The same result is obtained by drawing a radius tangent to the trees, then calculating the radius of the trees. Because of the symmetry of the orchard there are two cases to be analysed. In the first case the two trees that will come in discusion have the coordinates $M_1(5,5)$ and $M_2(15,10)$ . Using the formula for the distance between a point and a line $r=\frac{\left| {{y}_{0}}-m{{x}_{0}}-n \right|}{\sqrt{1+{{m}^{2}}}}$ and considering that the line goes through the origin: $\frac{\left| 5-5m-0 \right|}{\sqrt{1+{{m}^{2}}}}=\frac{\left| 10-15m-0 \right|}{\sqrt{1+{{m}^{2}}}}\Rightarrow {{m}_{1}}=\frac{1}{2}\,,\,{{m}_{2}}=\frac{3}{4}$ The first value has the trees on the same side and it's not good. The second value is the good one.
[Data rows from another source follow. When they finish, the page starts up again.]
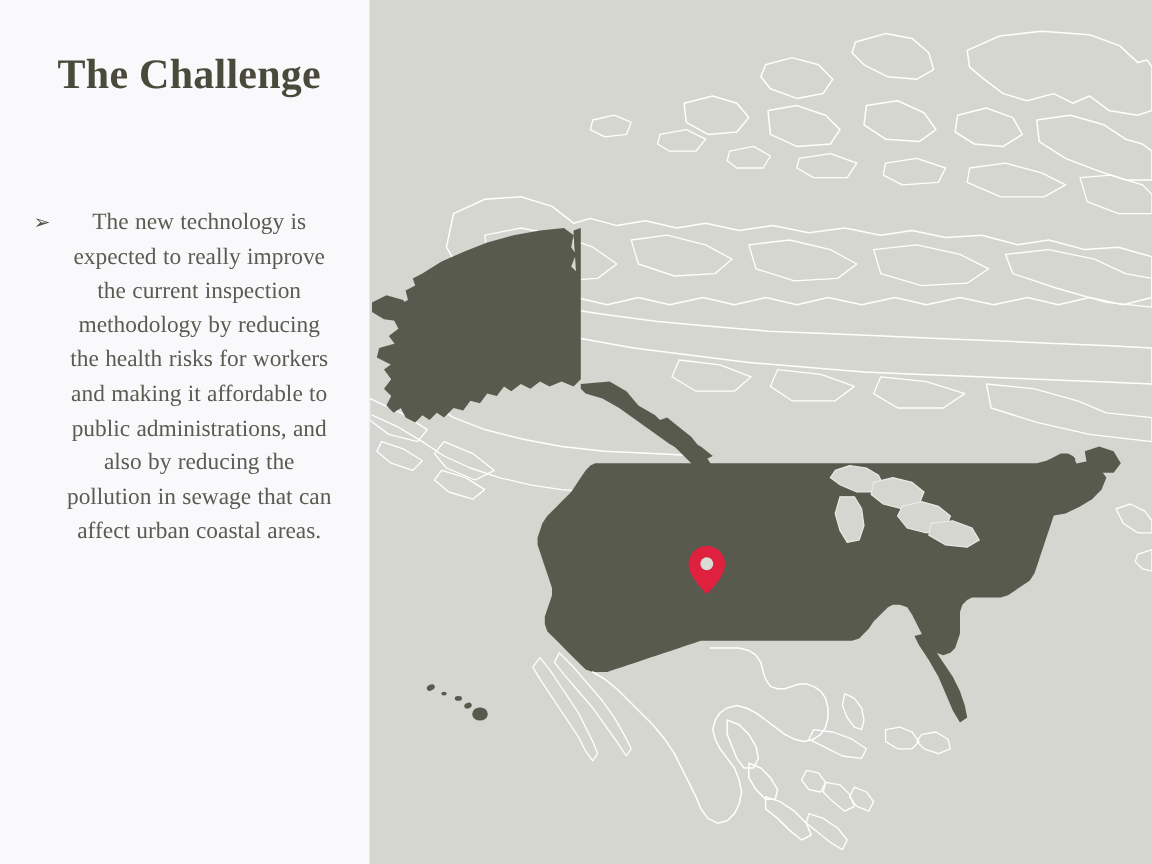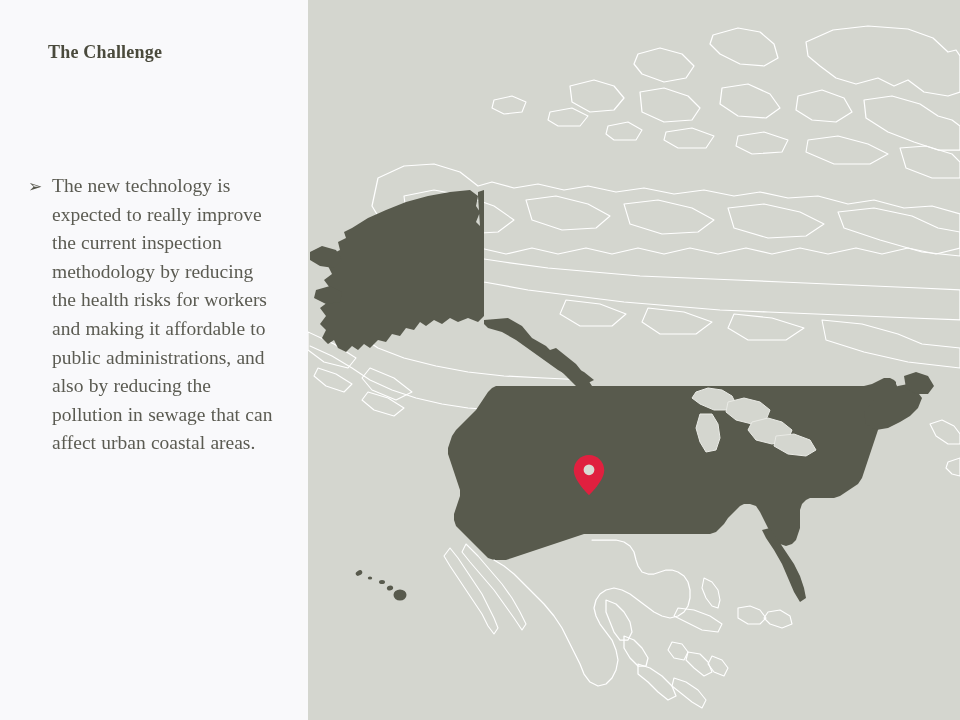--- a/index.html
+++ b/index.html
@@ -24,7 +24,7 @@
     left:48px;top:42px;
     font-family:"Liberation Serif",serif;
     font-weight:bold;
-    font-size:18px;
+    font-size:35px;
     letter-spacing:.2px;
     color:#4a4a3c;
     white-space:nowrap;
Going back to the distance formula with this slope gives: $r=\frac{\left| 5-5\frac{3}{4} \right|}{\sqrt{1+{{\left( \frac{3}{4} \right)}^{2}}}}=\frac{5\frac{1}{4}}{\sqrt{\frac{25}{16}}}=1$ If $r=1$ then the line is tangent to the trees. So $r>1$ .

For the second case when $M_3(5,0)$ and $M_4(20,5)$ the same calculations give $m_3=\frac{1}{3}$ and $m_4=\frac{1}{5}$ . Going back with $m_4$ gives the radius $r=\sqrt{\frac{25}{26}}\approx 0.98$ . So it is not worthy looking to the fence like in case 2. So the final value is $r>1m$ .
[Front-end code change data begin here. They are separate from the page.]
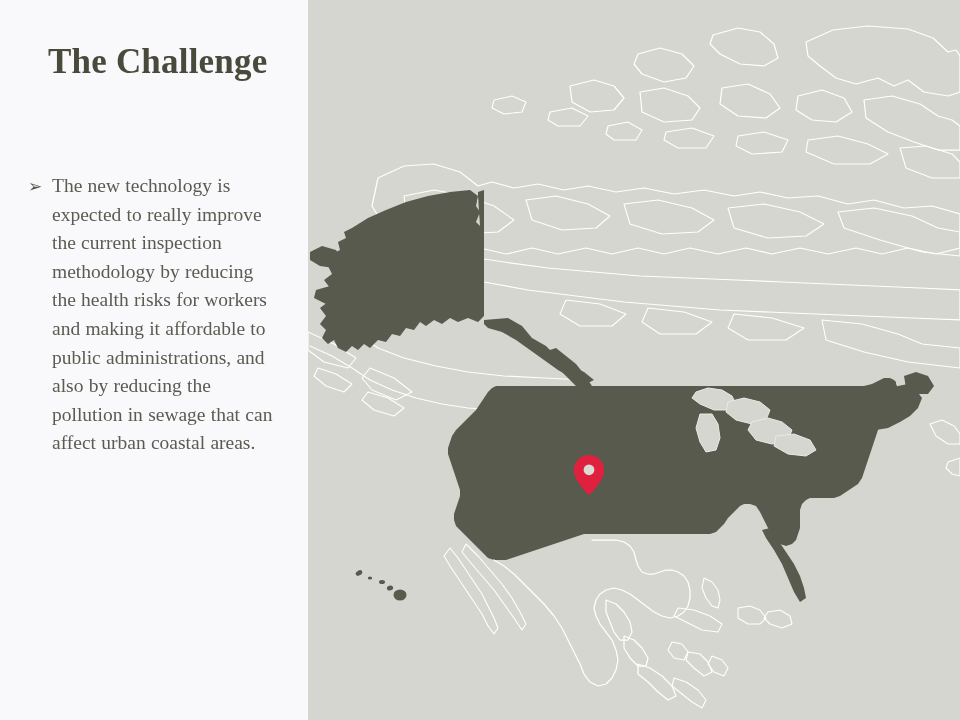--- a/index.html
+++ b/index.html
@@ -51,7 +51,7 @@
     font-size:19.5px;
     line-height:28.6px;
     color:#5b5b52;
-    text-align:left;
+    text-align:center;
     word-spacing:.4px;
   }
I think the given answer is no correct. My answer is correct. My solution:-

The square lattice has 8 fold symmetry, so we shall look only at 45 degrees of the lattice.
Fig. 1 shows assumes trees as points and zones between critical trees are shown.
It is obvious that Top blue zone between (5,5) and (20,15), and Bottom pink zone between (5,0) and (20,5) needs widest blocking.
But Top zone is at a bigger slope, trees near (0,0) will block more than trees near (0,0) from the Bottom zone. So they need a shorter
radius than the the Bottom zone. Hence only bottom zone is critical.

In order to block full sight, there should be no gap between tangents to (5,0) and (20,5). Implies they have a common tangent.
Fig. 2 Shows this common tangent OE between lines OD and OF.
OD, OE, OF is intersected by up vertical from C at A, B, C.
OD, OE, OF is intersected by down vertical from D at D, E, F.
ABC and DEF form various similar right triangles with common angles at O. Hence the following ratios.
BC/EF=OC/OF=1/4, but OC=5, OF=20, and DF=5, also BC=DE= say h.
Therefore EF=4h , but DE+EF=h+4h=5h, also DE+EF=DF=5, implies h=1.
$Tan\theta$ =EF/OF=4/20, implies $Cos\theta=\sqrt {\dfrac{25}{26}}$ .
In Fig. 3, right triangles OBC and CBG have $\theta$ same.
$So\ r=h*Cos\theta=\sqrt{\dfrac {25}{26}}=\Large\ \ \color{#D61F06}{0.98}.$